Kennedy Plaza has been the historic center of Providence, Rhode Island, for a century and a half, and the city has been trying to figure out how to best utilize the space for about as long. “Kennedy Plaza has always been the city’s center, but it never really lived up to its potential because it’s so fragmented,” said Don Powers, a principal at Providence’s Union Studio Architecture & Community Design. “It’s never really achieved its position as the major public square for the state that it should be—a preeminent public space in New England.”
The plaza is comprised of several smaller, disparate public spaces, each managed by separate agencies, from the City of Providence, its parks commission, and the state’s transportation agency, RIPTA. “There’s not one client to work for at Kennedy Plaza. Each section has a different group overseeing it,” said Powers. “A lot of calves have to be herded if you want to get some kind of unified plan. There’s never been a single entity that could hire someone to redo the whole thing.”
Courtesy Union Studio
“RIPTA’s plan doesn’t do the more subtle things a more nuanced space could have done,” said Powers. “The important thing is that the buses are gone. Now that space can be used for other things. They’re making a blank canvas out of that space. That won’t prevent what we’ve designed from being eventually implemented.” He hopes the city can continue with the larger plan without losing its ambitious goals. “What has frustrated some is the new design seems to have been done independently of what else has been going on,” said Powers.

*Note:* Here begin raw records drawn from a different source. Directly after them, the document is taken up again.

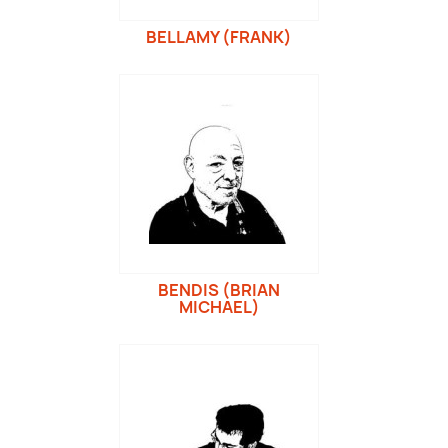
BELLAMY (FRANK)
BENDIS (BRIAN
MICHAEL)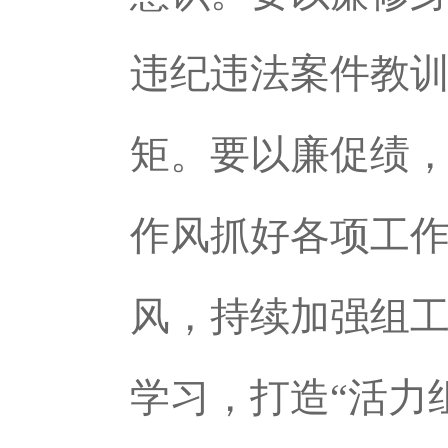
违纪违法案件教
矩。要以廉促绩，
作风抓好各项工
风，持续加强组
学习，打造“活力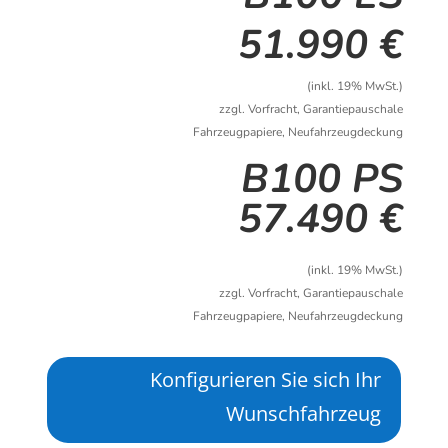
51.990 €
(inkl. 19% MwSt.)
zzgl. Vorfracht, Garantiepauschale
Fahrzeugpapiere, Neufahrzeugdeckung
B100 PS
57.490 €
(inkl. 19% MwSt.)
zzgl. Vorfracht, Garantiepauschale
Fahrzeugpapiere, Neufahrzeugdeckung
Konfigurieren Sie sich Ihr
Wunschfahrzeug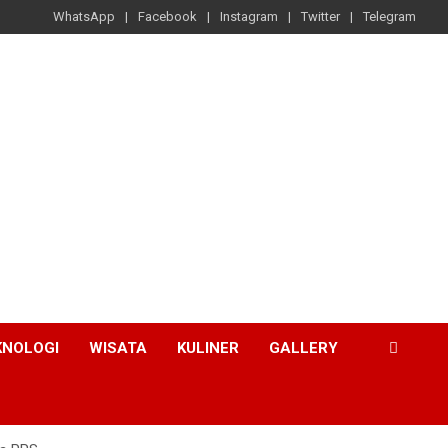
WhatsApp
Facebook
Instagram
Twitter
Telegram
KNOLOGI
WISATA
KULINER
GALLERY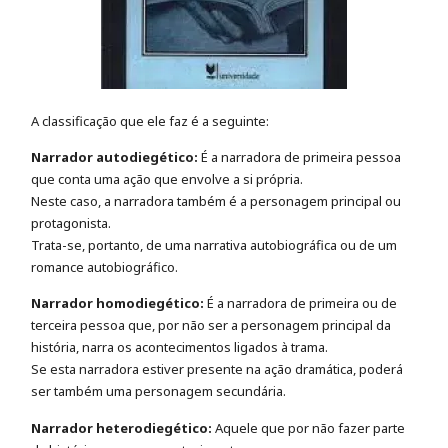
A classificação que ele faz é a seguinte:
Narrador autodiegético:
É a narradora de primeira pessoa
que conta uma ação que envolve a si própria.
Neste caso, a narradora também é a personagem principal ou
protagonista.
Trata-se, portanto, de uma narrativa autobiográfica ou de um
romance autobiográfico.
Narrador homodiegético:
É a narradora de primeira ou de
terceira pessoa que, por não ser a personagem principal da
história, narra os acontecimentos ligados à trama.
Se esta narradora estiver presente na ação dramática, poderá
ser também uma personagem secundária.
Narrador heterodiegético:
Aquele que por não fazer parte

“Our master plan shows eight to ten specific spaces with eight to ten scenarios of use. The plaza was designed to house all those kinds of uses with a variety of intensities from active to passive.” On the bus mall site, the master plan shows a formal garden around a fountain called Judicial Square, a space for farmers markets and community gatherings called Market Square, and Civic Plaza in front of City Hall with a restaurant. “We broke the bus mall into several spaces, designing through program rather than physical space,” said Powers.
Ultimately, the future of Greater Kennedy Plaza will be in the hands of the city’s next mayor, to be elected this fall. “We hope the next mayor shares our vision,” said Powers. “I’d like to think enough momentum has gathered that a new mayor wouldn’t stop the effort. A number of candidates have expressed interest in the project.” Even with that uncertainty, change is needed at the site. “Currently, Kennedy Plaza is so difficult, unkempt, and even a little threatening. It’s not a pleasant experience.”